Smriti AI
What this is
Smriti AI is a memory-augmented inference layer for small language models. It adds external memory, semantic retrieval, knowledge-graph recall, identity continuity, and privacy-ready memory deletion without changing base model weights.
This repository layout is intended for a Hugging Face model-style deployment with a custom handler.py. The handler loads a base causal language model or calls a remote model endpoint, wraps it with Smriti AI memory, and returns model responses plus retrieved memories.
This model-card template targets Smriti AI v1.0.9. The companion public benchmark dataset is luciferai-devil/smriti-ai-benchmarks, and the CPU-safe demo Space target is luciferai-devil/smriti-ai-demo.
Discovery keywords
Smriti AI is designed for people searching for Gemma memory, Qwen memory, small model memory, agent memory, external memory, long-term memory, semantic recall, graph recall, and training-free memory augmentation.
What this is not
Smriti AI is not a newly trained foundation model. It is not a fine-tuned model unless a separate fine-tuned checkpoint is explicitly included. It is an inference-time wrapper around a base language model.
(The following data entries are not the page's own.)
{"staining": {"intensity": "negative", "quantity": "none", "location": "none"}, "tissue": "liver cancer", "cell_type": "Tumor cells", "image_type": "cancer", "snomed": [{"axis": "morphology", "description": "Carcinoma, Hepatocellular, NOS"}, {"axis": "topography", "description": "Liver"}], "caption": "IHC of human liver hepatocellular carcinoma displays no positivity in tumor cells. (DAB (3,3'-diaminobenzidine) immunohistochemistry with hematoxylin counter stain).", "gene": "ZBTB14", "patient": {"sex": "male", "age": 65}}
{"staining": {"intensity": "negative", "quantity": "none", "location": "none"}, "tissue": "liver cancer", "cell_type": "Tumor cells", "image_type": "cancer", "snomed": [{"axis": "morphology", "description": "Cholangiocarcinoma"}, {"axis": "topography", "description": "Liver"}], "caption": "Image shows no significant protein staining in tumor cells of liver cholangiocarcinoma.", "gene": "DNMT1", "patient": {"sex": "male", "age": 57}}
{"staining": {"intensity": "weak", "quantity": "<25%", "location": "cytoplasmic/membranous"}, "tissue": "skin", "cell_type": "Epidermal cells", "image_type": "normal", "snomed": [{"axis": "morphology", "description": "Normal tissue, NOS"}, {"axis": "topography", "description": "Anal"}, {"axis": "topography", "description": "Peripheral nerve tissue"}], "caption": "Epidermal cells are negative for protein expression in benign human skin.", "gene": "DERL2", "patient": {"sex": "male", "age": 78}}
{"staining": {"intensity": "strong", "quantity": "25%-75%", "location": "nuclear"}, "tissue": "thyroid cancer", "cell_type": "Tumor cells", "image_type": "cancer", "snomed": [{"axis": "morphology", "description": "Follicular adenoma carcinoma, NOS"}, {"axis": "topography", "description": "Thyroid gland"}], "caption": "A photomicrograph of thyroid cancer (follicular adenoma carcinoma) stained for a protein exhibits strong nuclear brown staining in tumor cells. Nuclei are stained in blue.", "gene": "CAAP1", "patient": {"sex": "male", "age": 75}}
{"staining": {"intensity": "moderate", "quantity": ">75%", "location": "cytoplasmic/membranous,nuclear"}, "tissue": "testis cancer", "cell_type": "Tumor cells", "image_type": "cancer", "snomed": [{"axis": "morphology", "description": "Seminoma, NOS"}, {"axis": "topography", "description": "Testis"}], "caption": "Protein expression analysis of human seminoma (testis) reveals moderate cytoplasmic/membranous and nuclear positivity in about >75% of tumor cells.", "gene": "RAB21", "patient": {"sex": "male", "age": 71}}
Do not interpret this repository as a standalone model checkpoint or a Gemma/Qwen release checkpoint. Use the original base-model repositories when you need the base checkpoint itself. The base model is configured through BASE_MODEL_ID or HF_ENDPOINT_URL.
Research Lineage
Smriti AI follows four principles:
- External memory: conversational facts live outside model weights in a persistent, inspectable store.
- Training-free recall: relevant facts are retrieved and injected at inference time without fine-tuning the base model.
- Identity continuity: persona evidence is tracked as an embedding fingerprint so outputs can be checked for drift.
- Small-model augmentation: small causal language models can become more useful when paired with explicit memory and retrieval.
Historical GodelAI-Lite results were measured on an earlier system. Current Smriti AI results are measured separately and should not be conflated with historical results.
Architecture
User request
-> Smriti AI handler
-> memory retrieval
-> graph retrieval
-> identity context
-> base model inference
-> response
-> memory write/update
The handler supports JSON, SQLite, Redis, and Postgres memory backends. For production, use Redis/Postgres or another external durable store. Do not store private user memory in the Hugging Face model repository.
Supported base models
Smriti AI is model-agnostic for Hugging Face causal language models.
Supported families depend on the installed transformers version and endpoint hardware:
- Gemma-style causal LMs when available, including the current benchmark path
google/gemma-4-E2B-it. - Qwen-style causal LMs such as
Qwen/Qwen2.5-1.5B-Instructwhen supported by the runtime. - Llama/Phi/Mistral-style causal LMs if supported by the runtime environment.
- Deterministic CI checks are kept outside public benchmark claims.
Evaluation
Current benchmark artifacts in the main Smriti AI repository report real-model validation over generated public SmritiBench memory fixtures. They are not MLPerf certification, HELM certification, or final external industry benchmark evidence.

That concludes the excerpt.